Suspect in QC barangay chair’s slay cries torture
One of the suspects in the killing of a Quezon City barangay chair has claimed that he was tortured into owning up to the crime, prompting the judge to order his police custodians to bring him to a hospital for a medical checkup.
During a hearing on Tuesday, Judge Rosanna Fe Romero-Maglaya of the Quezon City Regional Trial Court Branch 88 told the head of the Quezon City Police District’s Criminal Investigation and Detection Unit (CIDU) to have Teofilo Formanes checked at Quirino Memorial Medical Center within 24 hours.
The results of the medical examination would “determine whether he [was physically] fit to be under detention,” Maglaya said.
The 48-year-old Formanes was arrested on Feb. 1, or two days after Barangay Bagong Silangan chair Crisell “Beng” Beltran and her driver, Melchor Salita, were shot dead by four men on motorcycles.
The QCPD’s special investigation task group linked Formanes to the killing, along with Ruel Juab and his brothers, Orlando and Joppy.
Beltran was running for representative of Quezon City’s second district under the PDP-Laban.
In Tuesday’s hearing, Daniel Villanueva, Formanes’ lawyer, told the judge that his client was having difficulty breathing because his captors beat him up to make him confess to the killing.
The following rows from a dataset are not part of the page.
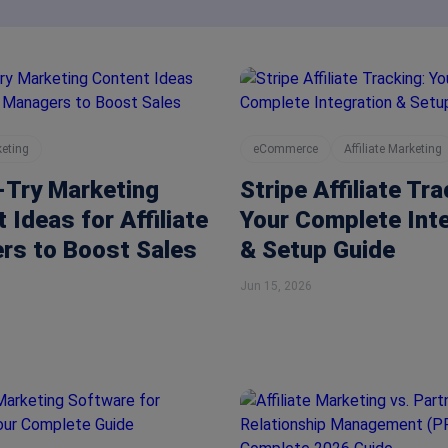
keting
eCommerce
Affiliate Marketing
-Try Marketing
Stripe Affiliate Tra
 Ideas for Affiliate
Your Complete Int
rs to Boost Sales
& Setup Guide
Jun 15, 2026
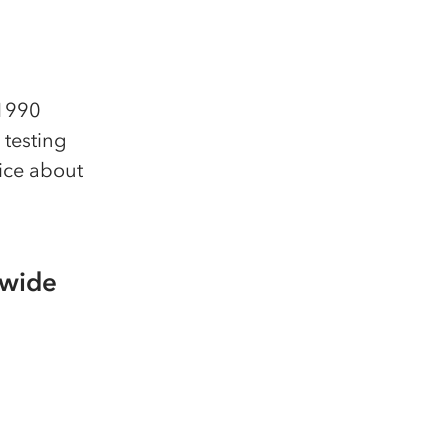
 1990
 testing
ice about
dwide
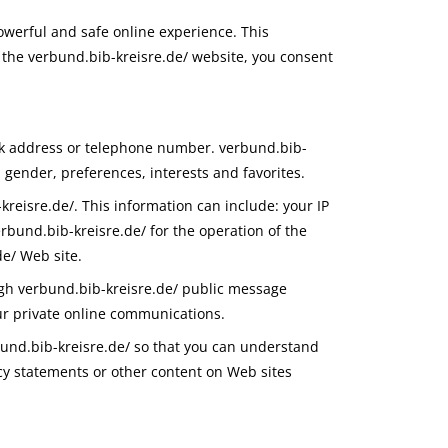
owerful and safe online experience. This
 the verbund.bib-kreisre.de/ website, you consent
ork address or telephone number. verbund.bib-
 gender, preferences, interests and favorites.
reisre.de/. This information can include: your IP
bund.bib-kreisre.de/ for the operation of the
de/ Web site.
ough verbund.bib-kreisre.de/ public message
ur private online communications.
bund.bib-kreisre.de/ so that you can understand
acy statements or other content on Web sites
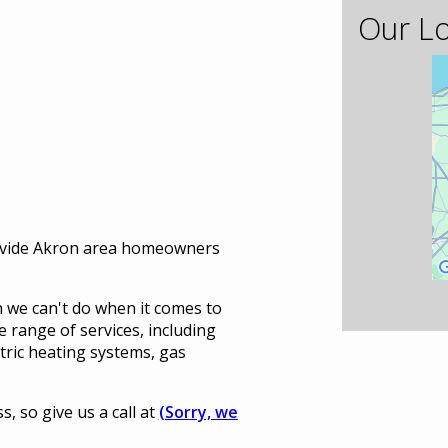
Our Lo
ovide Akron area homeowners
 we can't do when it comes to
 range of services, including
ectric heating systems, gas
 so give us a call at
(Sorry, we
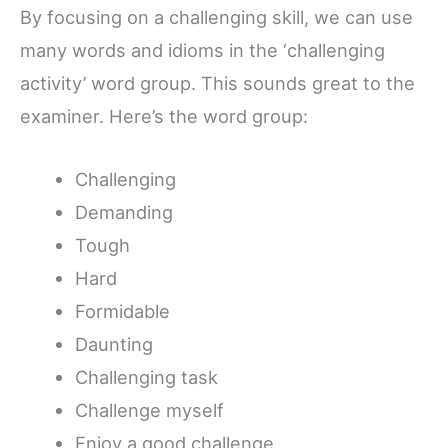
By focusing on a challenging skill, we can use
many words and idioms in the ‘challenging
activity’ word group. This sounds great to the
examiner. Here’s the word group:
Challenging
Demanding
Tough
Hard
Formidable
Daunting
Challenging task
Challenge myself
Enjoy a good challenge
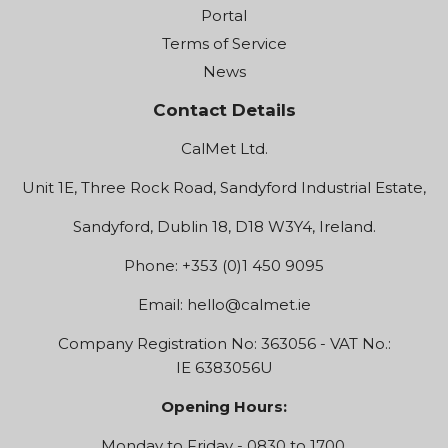
Portal
Terms of Service
News
Contact Details
CalMet Ltd.
Unit 1E, Three Rock Road, Sandyford Industrial Estate,
Sandyford, Dublin 18, D18 W3Y4, Ireland.
Phone: +353 (0)1 450 9095
Email:
hello@calmet.ie
Company Registration No: 363056 - VAT No.:
IE 6383056U
Opening Hours:
Monday to Friday - 0830 to 1700.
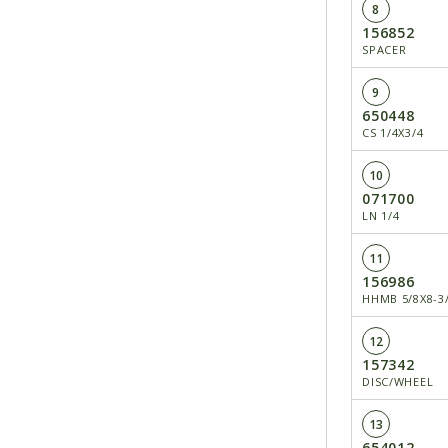
8
156852
SPACER
9
650448
CS 1/4X3/4
10
071700
LN 1/4
11
156986
HHMB 5/8X8-3
12
157342
DISC/WHEEL
13
654012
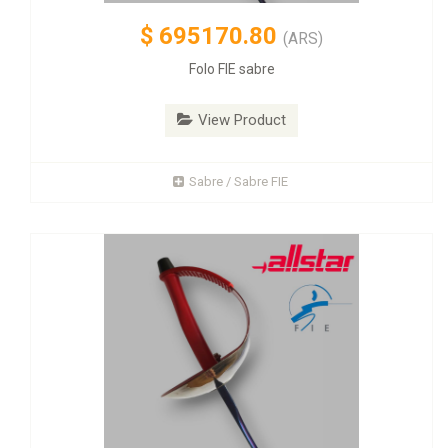
$
695170.80
(ARS)
Folo FIE sabre
View Product
Sabre / Sabre FIE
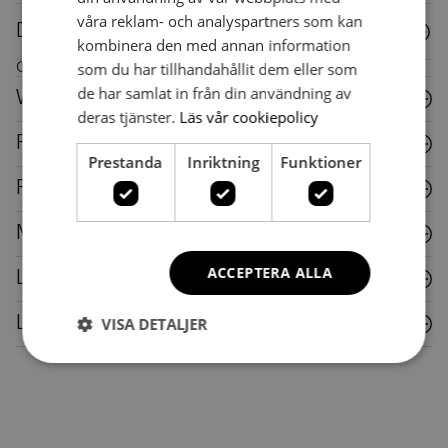
våra reklam- och analyspartners som kan
Downloads
kombinera den med annan information
som du har tillhandahållit dem eller som
Care instructions for this piece of furniture
de har samlat in från din användning av
Wood
deras tjänster.
Läs vår cookiepolicy
Fabric
Prestanda
Inriktning
Funktioner
Plastic
Metal
ACCEPTERA ALLA
Laminate
VISA DETALJER
Leather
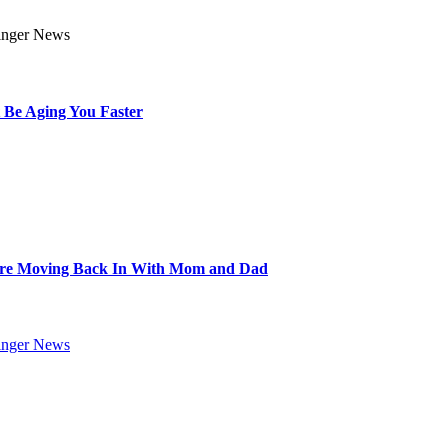
 Be Aging You Faster
Are Moving Back In With Mom and Dad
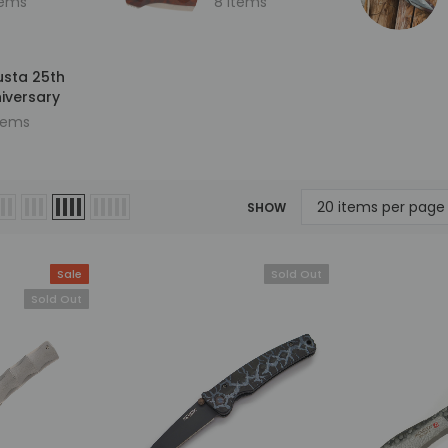
tems
8 items
sta 25th
iversary
items
Sold Out
SHOW
Sale
Sold Out
Sold Out
Mcusta
Mcusta
ersary
MC-33C-FGB-G 25th
MC-114RD-F Fujin 25th
kume
Anniversary Shinra Take
Anniversary Forge Tsuch
le
Bamboo Design Black
Damascus Stainless Frame
G10/Carbon Fiber Handle
Folding knife
0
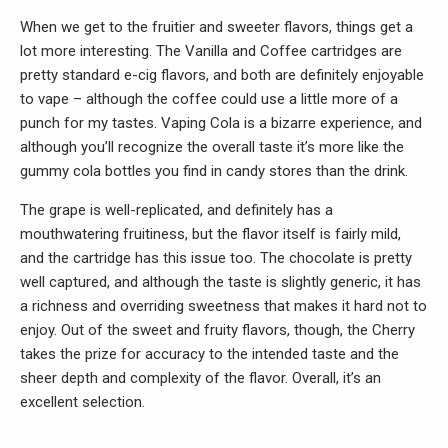
When we get to the fruitier and sweeter flavors, things get a
lot more interesting. The Vanilla and Coffee cartridges are
pretty standard e-cig flavors, and both are definitely enjoyable
to vape – although the coffee could use a little more of a
punch for my tastes. Vaping Cola is a bizarre experience, and
although you’ll recognize the overall taste it’s more like the
gummy cola bottles you find in candy stores than the drink.
The grape is well-replicated, and definitely has a
mouthwatering fruitiness, but the flavor itself is fairly mild,
and the cartridge has this issue too. The chocolate is pretty
well captured, and although the taste is slightly generic, it has
a richness and overriding sweetness that makes it hard not to
enjoy. Out of the sweet and fruity flavors, though, the Cherry
takes the prize for accuracy to the intended taste and the
sheer depth and complexity of the flavor. Overall, it’s an
excellent selection.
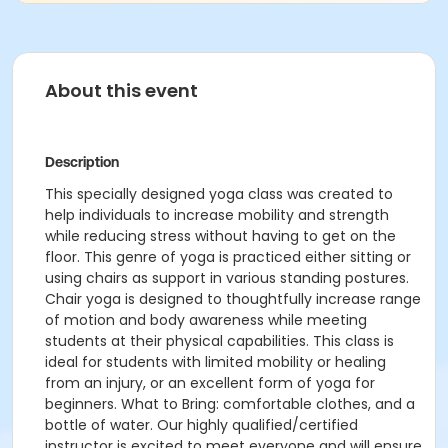
About this event
Description
This specially designed yoga class was created to
help individuals to increase mobility and strength
while reducing stress without having to get on the
floor. This genre of yoga is practiced either sitting or
using chairs as support in various standing postures.
Chair yoga is designed to thoughtfully increase range
of motion and body awareness while meeting
students at their physical capabilities. This class is
ideal for students with limited mobility or healing
from an injury, or an excellent form of yoga for
beginners. What to Bring: comfortable clothes, and a
bottle of water. Our highly qualified/certified
instructor is excited to meet everyone and will ensure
“Mr. Formanes had several bruises and contusions and complained of difficulty of breathing that was why we were afraid he might also [be suffering from] internal injuries or bleeding… I was told he was tortured and beaten by Quezon City police officers to compel him to confess to the killing of Crisell Beltran,” Villanueva said.
He later told the Inquirer in an interview that Formanes had “wounds and beating marks on his hands, chest and different parts of the body.”
Villanueva also denied that Formanes had executed an affidavit admitting to the killing.
“He was beaten up to make him confess. That is why we asked the court to compel the respondents to provide us a copy of the extrajudicial confession. The public respondents and the police officials, however, were not able to present it,” he said.
Villanueva also stressed that even if there was indeed such a confession, it would be considered illegal because it was done without a lawyer present.
“Perhaps, there was extreme pressure from various parties for the Philippine National Police to solve the alleged murder. Maybe someone escaped and they could not arrest the suspect so they took my client,” Villanueva added.
Director Guillermo Eleazar, National Capital Region Police Office chief, however, played down the allegations as the usual defense of suspects.
“The cases we referred were upheld by the prosecution’s office and submitted to court. As for [the allegation of] torture, they can file separate cases and prove [it] in court. That’s a normal defense. Some even allege planting of evidence. They can allege and file cases. Everyone is free to file a case. This is why policemen face a lot of cases,” he said.
Tuesday’s hearing was in connection with the civil case filed on Feb. 6 by Formanes’ wife, Estelita, against Eleazar and QCPD director, Chief Supt. Joselito Esquivel Jr.
That same day, the Quezon City Prosecutor’s Office charged Formanes and the Ruab brothers with two counts of murder. The case, however, has yet to be raffled off.